La joven llegó a la tarde –explicó el delegado -viene por el censo; en el pueblo va a haber censo –remarcó.

Mc Cornick no escuchó nada. Estaba embelesado con los ojos de la joven. Sin dejar de mirarlos, preguntó:

-¿Y a qué viene?

Ella rió con ganas:

-Por el censo, soy la censista –insistió.

-El censo –repitió el viejo como atontado.

-Como ustedes están lejos –intervino el delegado-, lo llamé para que aprovechara…

Mc Cornick miró de reojo las planillas:

-Mi nieta no está.

La joven hizo un mohín:

-No importa, yo mañana paso...

En medio de la claridad lunar del camino, no podía dejar de pensar en esos ojos. Llegó excitado. Entró en la casilla, pálido:

-Mañana hay censo, viene la censista –dijo al aire.

El cuerpo seguía allí. Él le dio la espalda y desempacó.

Durmió mal. El ardor de los testículos se le mezcló con el crepitar metálico del pecho de Daniela. Se levantó muy de madrugada, como de costumbre. Después se afeitó de memoria y se miró al espejo. Se veía bien. Vació uno de los baldes y salió al monte. La figura del viejo se perdió entre las sombras de humedad.

Volvió con el sol fresco de la media mañana. Dejó el balde en la mesa plegable y entró a lavarse y preparar mate. Parecía más joven. Se acercó al cuerpo y algo le dijo al oído.

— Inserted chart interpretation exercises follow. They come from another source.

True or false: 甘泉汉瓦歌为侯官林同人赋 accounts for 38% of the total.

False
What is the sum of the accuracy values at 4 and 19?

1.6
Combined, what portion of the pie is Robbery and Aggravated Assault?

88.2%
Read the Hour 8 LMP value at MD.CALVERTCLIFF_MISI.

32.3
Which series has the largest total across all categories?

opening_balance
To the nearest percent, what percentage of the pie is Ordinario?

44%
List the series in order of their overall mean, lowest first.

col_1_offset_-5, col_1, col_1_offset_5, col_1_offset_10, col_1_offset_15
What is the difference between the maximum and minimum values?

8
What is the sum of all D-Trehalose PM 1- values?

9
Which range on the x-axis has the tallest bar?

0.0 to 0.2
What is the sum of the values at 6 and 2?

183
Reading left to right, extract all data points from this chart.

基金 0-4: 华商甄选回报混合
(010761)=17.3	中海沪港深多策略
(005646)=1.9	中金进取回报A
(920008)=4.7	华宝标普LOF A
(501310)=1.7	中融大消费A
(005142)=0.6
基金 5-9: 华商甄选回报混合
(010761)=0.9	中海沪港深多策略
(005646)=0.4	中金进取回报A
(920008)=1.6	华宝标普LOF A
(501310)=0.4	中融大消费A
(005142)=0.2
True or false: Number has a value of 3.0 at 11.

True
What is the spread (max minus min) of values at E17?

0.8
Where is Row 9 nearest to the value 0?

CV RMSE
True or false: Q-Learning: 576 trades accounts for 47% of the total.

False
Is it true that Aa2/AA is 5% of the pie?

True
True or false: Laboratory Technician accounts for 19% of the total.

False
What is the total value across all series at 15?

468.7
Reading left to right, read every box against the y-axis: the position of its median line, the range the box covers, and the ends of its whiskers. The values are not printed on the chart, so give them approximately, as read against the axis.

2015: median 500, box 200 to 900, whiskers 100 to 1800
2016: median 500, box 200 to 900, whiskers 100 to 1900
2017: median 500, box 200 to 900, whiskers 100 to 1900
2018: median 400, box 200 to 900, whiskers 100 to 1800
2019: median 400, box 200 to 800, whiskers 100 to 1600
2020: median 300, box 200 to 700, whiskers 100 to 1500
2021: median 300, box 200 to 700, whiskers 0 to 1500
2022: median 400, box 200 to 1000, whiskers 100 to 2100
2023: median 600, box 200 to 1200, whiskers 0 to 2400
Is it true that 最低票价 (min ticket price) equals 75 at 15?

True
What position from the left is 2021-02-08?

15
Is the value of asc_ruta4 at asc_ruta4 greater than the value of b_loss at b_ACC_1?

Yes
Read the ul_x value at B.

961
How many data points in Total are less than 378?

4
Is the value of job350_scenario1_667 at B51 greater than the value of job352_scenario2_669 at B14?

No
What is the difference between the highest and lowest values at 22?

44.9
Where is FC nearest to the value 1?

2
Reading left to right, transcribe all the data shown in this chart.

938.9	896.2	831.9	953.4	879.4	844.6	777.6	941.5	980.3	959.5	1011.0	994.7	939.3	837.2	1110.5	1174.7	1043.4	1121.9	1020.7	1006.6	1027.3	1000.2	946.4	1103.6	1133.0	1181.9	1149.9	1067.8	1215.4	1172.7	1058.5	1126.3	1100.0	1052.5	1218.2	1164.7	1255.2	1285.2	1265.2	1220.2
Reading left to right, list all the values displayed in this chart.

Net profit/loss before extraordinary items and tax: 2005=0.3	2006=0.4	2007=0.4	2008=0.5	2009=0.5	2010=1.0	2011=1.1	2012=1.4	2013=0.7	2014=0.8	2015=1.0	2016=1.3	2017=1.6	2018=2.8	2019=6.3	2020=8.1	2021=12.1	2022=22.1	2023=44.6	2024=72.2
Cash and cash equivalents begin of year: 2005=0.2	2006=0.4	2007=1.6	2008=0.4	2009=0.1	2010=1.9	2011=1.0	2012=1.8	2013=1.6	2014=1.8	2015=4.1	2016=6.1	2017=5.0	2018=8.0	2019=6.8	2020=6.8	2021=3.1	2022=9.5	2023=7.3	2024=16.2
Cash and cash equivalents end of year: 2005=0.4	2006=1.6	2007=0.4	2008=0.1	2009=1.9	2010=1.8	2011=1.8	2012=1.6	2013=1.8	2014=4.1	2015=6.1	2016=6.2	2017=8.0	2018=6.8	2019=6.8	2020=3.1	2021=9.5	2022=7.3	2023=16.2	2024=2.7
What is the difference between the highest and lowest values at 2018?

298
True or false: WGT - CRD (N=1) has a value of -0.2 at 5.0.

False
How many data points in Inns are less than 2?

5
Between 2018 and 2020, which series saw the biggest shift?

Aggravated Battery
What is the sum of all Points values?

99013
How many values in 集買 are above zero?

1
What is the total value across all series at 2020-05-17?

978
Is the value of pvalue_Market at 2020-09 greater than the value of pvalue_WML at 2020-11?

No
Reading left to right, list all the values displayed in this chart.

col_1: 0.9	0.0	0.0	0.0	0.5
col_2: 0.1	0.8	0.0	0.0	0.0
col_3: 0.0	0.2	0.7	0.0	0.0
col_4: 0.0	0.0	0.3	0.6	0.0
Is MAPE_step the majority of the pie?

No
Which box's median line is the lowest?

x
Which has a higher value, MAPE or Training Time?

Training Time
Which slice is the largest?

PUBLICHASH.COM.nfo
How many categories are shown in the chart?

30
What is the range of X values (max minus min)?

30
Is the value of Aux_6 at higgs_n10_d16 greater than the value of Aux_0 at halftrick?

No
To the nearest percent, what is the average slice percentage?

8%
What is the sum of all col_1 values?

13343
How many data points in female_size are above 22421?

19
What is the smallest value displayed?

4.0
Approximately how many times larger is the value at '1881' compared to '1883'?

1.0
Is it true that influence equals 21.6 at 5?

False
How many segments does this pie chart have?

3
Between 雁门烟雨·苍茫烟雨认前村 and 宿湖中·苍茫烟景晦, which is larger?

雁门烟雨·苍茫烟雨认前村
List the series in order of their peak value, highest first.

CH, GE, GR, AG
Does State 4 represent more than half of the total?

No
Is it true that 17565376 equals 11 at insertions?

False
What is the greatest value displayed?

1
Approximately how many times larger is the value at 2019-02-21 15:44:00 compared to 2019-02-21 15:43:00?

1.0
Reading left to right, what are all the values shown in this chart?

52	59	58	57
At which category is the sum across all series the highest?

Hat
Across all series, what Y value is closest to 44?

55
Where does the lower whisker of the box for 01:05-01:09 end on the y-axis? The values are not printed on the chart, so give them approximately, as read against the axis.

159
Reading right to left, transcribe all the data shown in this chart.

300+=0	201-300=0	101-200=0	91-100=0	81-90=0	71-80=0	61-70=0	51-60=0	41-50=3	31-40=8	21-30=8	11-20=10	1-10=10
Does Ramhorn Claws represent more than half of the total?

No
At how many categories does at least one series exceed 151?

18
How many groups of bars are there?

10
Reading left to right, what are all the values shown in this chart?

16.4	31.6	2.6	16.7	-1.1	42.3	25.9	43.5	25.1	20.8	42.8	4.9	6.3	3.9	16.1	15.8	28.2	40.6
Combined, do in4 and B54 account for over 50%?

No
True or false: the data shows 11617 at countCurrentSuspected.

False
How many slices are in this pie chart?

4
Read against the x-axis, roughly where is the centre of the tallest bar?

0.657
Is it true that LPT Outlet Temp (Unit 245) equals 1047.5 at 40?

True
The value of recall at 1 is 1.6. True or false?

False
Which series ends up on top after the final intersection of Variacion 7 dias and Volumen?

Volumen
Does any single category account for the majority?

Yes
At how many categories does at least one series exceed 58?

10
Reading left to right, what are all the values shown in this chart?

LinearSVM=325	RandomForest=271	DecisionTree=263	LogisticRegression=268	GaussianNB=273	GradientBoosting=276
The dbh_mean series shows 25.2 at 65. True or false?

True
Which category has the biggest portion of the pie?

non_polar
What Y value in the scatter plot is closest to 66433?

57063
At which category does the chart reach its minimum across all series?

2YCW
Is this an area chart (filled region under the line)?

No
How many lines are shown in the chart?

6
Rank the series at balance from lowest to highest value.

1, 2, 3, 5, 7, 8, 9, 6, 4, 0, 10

Después de refrescarse sentó a Daniela en la cucheta. La acomodó con cuidado, buscando la naturalidad del gesto. Le colocó las antiparras y le dio cuerda al reloj de leontina. Se alejó. La miró. Estaba bellísima en su quietud. Sonrió. Luego se retiró, dejó en penumbras la casilla, y se sentó junto a la mesa plegable a esperar.

Como a la hora, más o menos, el viejo divisó una silueta conocida. Cuando se levantó para recibirla tuvo un estremecimiento. La muchacha le sonrió a los ojos. Lo miraba con intensidad. De inmediato reconoció el lugar y exclamó algo que Mc Cornick no alcanzó a comprender.

La joven giró y miró hacia el interior de la casilla; de entre las sombras, creyó adivinar un perfil:

-Dígale que se acerque…-dijo.

-No puede: está descompuesta -repuso el viejo.

La muchacha hizo un gesto de contrariedad. Luego se detuvo:

-Espero que no sea nada…

-Nada, nada –repitió el viejo.

Iba a incorporarse, pero antes anotó algo en una planilla y señaló con el dedo índice:

-¿Puedo entrar?

-Puede entrar, entre –la animó el viejo.

Y mientras la joven entraba a la casilla, en el tiempo en que sus ojos se acostumbraban a la penumbra, Mc Cornick, como todas las tardes, sacó los hongos del balde y buscó el violín para hacer música, su música, esa melodía anónima y brutal que tanto amaba.